Understanding the invader-driven replicator dynamics
Thi Minh Thao Le, Marina Garcia-Romero, Joao Duarte Âlcantara Galvao, Sten Madec, Erida Gjini
TL;DR
The paper develops a comprehensive analysis of an invader-driven replicator system in which each species has a fixed invasion fitness against any resident. It derives explicit steady-state characterizations, proving a unique interior equilibrium when positive traits enable coexistence and identifying a threshold condition $\lambda_{k+1}<Q_k^*<\lambda_k$ that determines the surviving subset $E_k=\{1,...,k\}$. For random uniform traits, it provides exact and asymptotic results for the distribution and mean number of coexisting species, showing $\mathbb{E}[n]\sim\sqrt{2N}$ as the pool size $N$ grows, and analyzes sequential assembly and niche saturation with explicit invasion-outcome criteria. The work connects the invader-driven replicator to rank-one Lotka-Volterra models and to multi-strain SIS coinfection systems, and outlines empirical tests for the invader-driven hypothesis using cross-site serotype data, highlighting both the potential and the limitations of applying these mathematical principles to real ecosystems.
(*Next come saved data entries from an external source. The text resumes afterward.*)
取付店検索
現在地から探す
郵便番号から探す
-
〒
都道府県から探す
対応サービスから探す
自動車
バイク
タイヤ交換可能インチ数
Overall, the framework offers precise coexistence, invasibility, and assembly insights in a tractable, analytically solvable setting with broad ecological and epidemiological relevance.
Abstract
In this paper, we study a special case of the invasion fitness matrix in a replicator equation: the invader-driven case. In this replicator, each species is defined by its unique active invasiveness potential (initial growth rate when rare), upon invading any other species, independently of the partner. We derive explicit expressions and theorems to fully characterize the steady-states of this system, including its unique interior coexistence regime, reached for positive species traits, or alternative boundary exclusion states, reached for negative species traits. We study the internal stability of coexistence steady-states, and the system's stability to outsider invasion, relevant for system assembly. We provide detailed analytical results for critical diversity thresholds, and for the special case of random uniform species traits, we analytically compute the probability of stable $k-$species coexistence in a random pool of size $N$, and show that the mean number of co-existing species can be approximated as $\mathbb{E}[n] \sim \sqrt{2N}$. We also derive explicit mathematical conditions for invader traits and invasion outcomes (augmentation, rejection, and replacement), dependent on the history of system assembly. Finally, by outlining links of this replicator case with corresponding (rank-1) Lotka-Volterra ecological systems and specific epidemiological multi-strain SIS models with coinfection, we highlight the relevance of applying these mathematical principles to improve the theoretical and empirical understanding of multi-species coexistence.